Meanwhile, talks resumed Wednesday between the city and Aston's family, who have threatened to sue if the city does not respond by Friday to their settlement proposal.
The family has contended the city has refused to release all the documents in the case.
Mayor Lewis Billings on Tuesday allowed the council to review the documents in a closed session.
Afterward, the mayor and council released a statement saying, "After further opportunity to review the facts and documents related to this matter, it is the unanimous position of the municipal council and the mayor that the legal matters relating to the Aston 911 issue involving the city are being prudently handled. All substantive facts and information relating to this case have been released to the public through the media."
The Aston family's attorney, Justin Heideman, said they had hoped new information was available in the reports.

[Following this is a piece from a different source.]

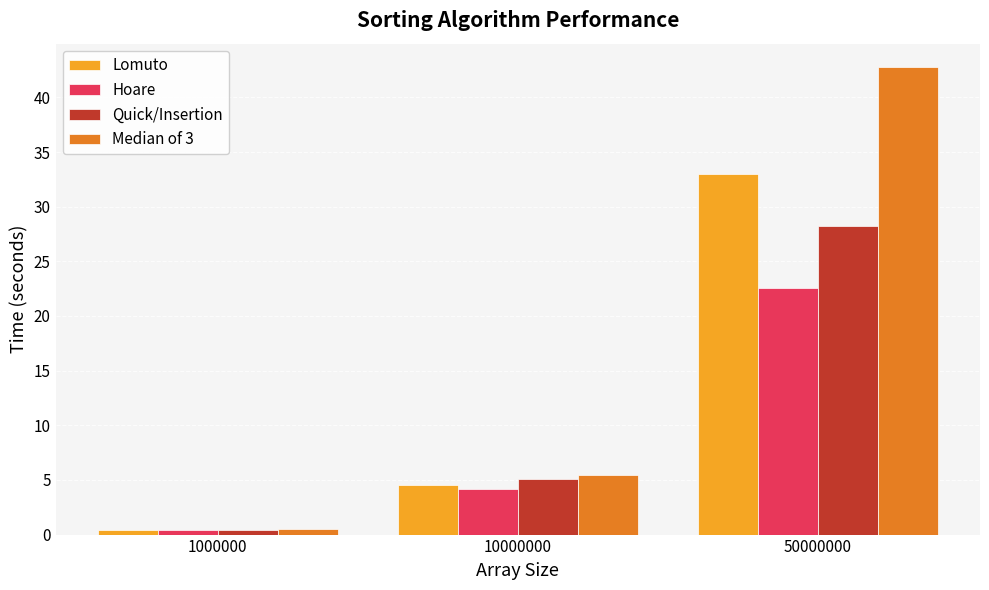

The value of Median of 3 at 50000000 is 42.8. True or false?

True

He said they also were surprised by the statement because it was signed by Councilman Steve Turley, who previously expressed frustration that he had not been able to review two key reports and had been suggesting an independent investigation by the council.
Turley said Wednesday that the council had been able to review those reports.
Heideman still wants access to the two reports, one prepared by the city and another by Ogden dispatch experts.
City officials contend they do not have to release the reports because they were prepared in anticipation of litigation and such documents are exempt from disclosure under the Government Records Access Management Act.
City attorneys argue that releasing the two reports was set a bad precedent.
Heideman remained hopeful a settlement could be reached.
"I would hope this is indicative the city is working in good faith to come to a resolution in this matter," he said. "If they meant to say they are working prudently toward a resolution, I agree, but until we have a final response from the city to our proposed settlement offer, I can't agree or disagree.
Aston died Oct. 1 after he called 911 and said he could not breathe. The dispatcher misheard his address and sent emergency crews to the wrong location. Aston was found dead of undetermined cause four days later.